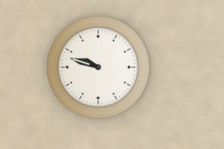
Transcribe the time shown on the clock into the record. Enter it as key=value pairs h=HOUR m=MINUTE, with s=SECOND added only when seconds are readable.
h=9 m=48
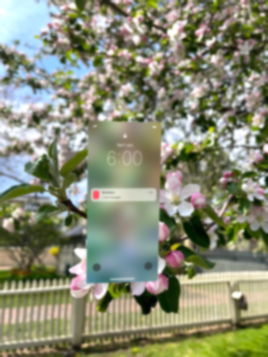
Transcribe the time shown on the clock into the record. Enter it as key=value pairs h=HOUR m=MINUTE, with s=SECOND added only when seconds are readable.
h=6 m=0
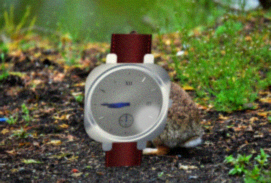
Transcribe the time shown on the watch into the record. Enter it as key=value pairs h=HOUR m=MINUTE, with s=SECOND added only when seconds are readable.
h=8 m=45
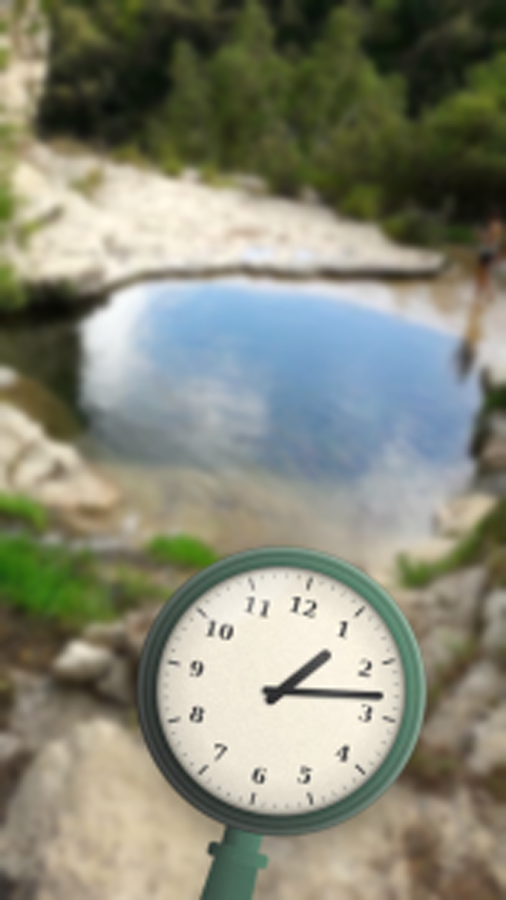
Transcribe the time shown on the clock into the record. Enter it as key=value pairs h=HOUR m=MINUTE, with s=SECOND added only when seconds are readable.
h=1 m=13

...

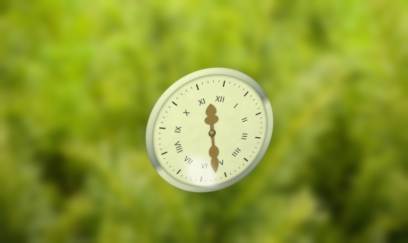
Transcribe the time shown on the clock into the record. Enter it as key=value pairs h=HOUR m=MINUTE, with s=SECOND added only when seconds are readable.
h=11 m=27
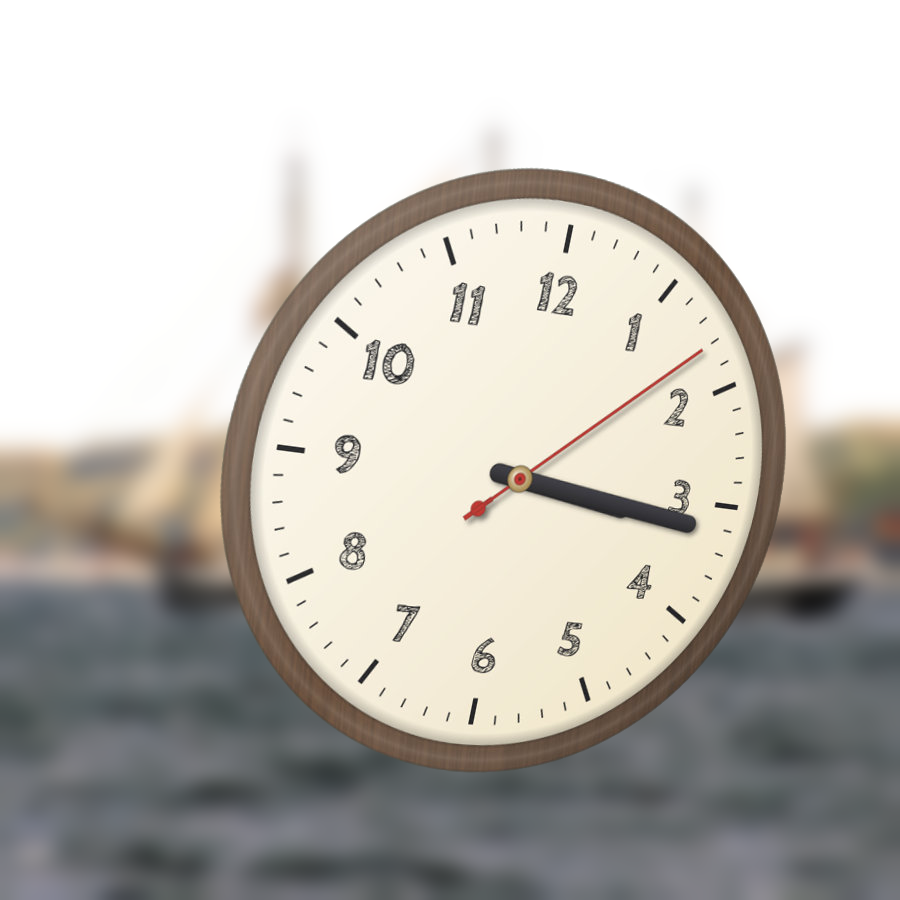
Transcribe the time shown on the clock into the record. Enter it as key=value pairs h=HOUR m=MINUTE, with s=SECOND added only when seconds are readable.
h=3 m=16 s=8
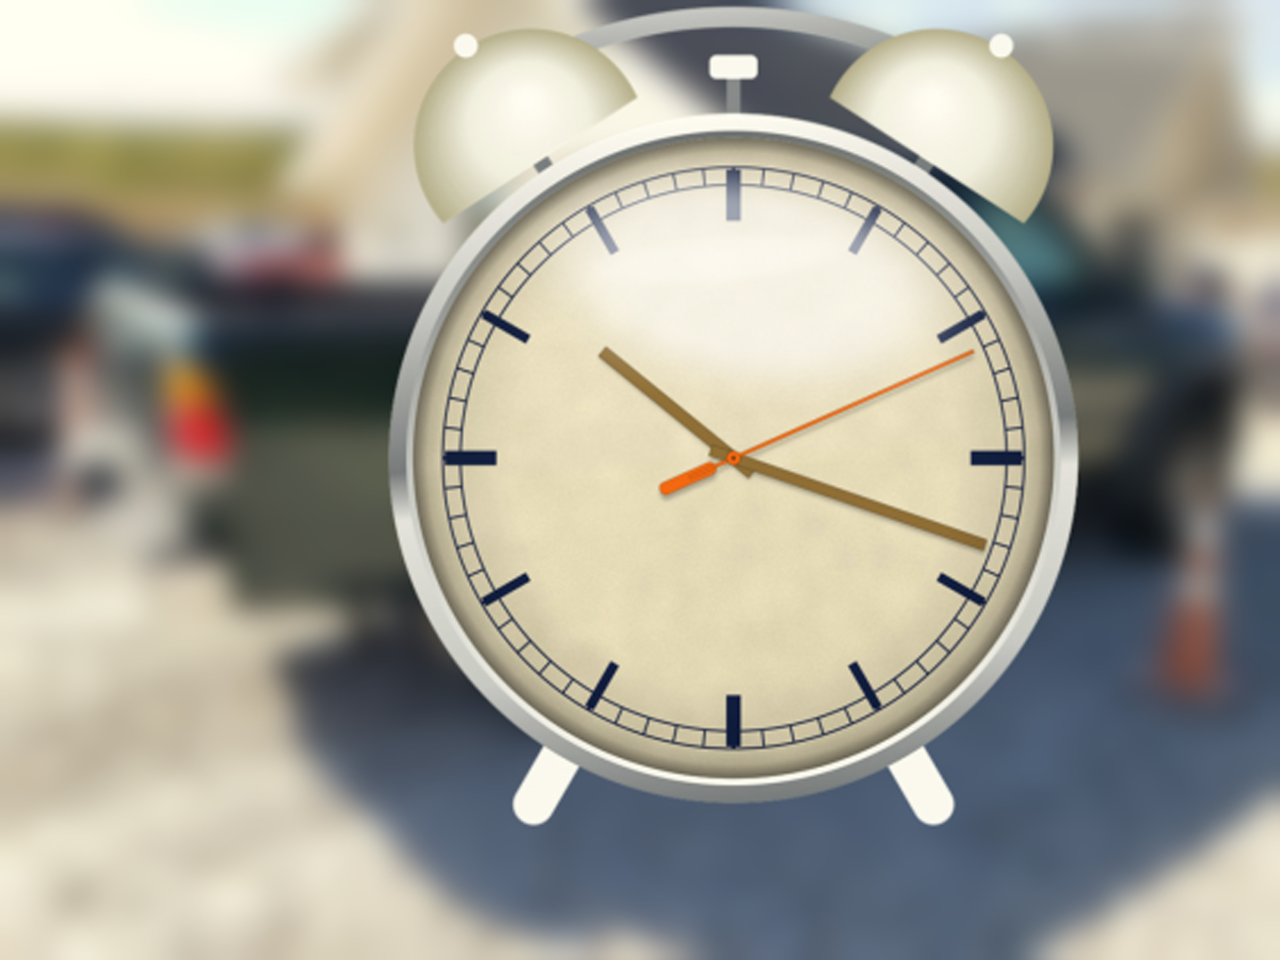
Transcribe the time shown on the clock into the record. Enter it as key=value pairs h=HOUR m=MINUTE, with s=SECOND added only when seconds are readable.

#### Problem description:
Count the lines of the material above that contain the string "watch", with case counting, and give only the number.

#### Solution to this task:
1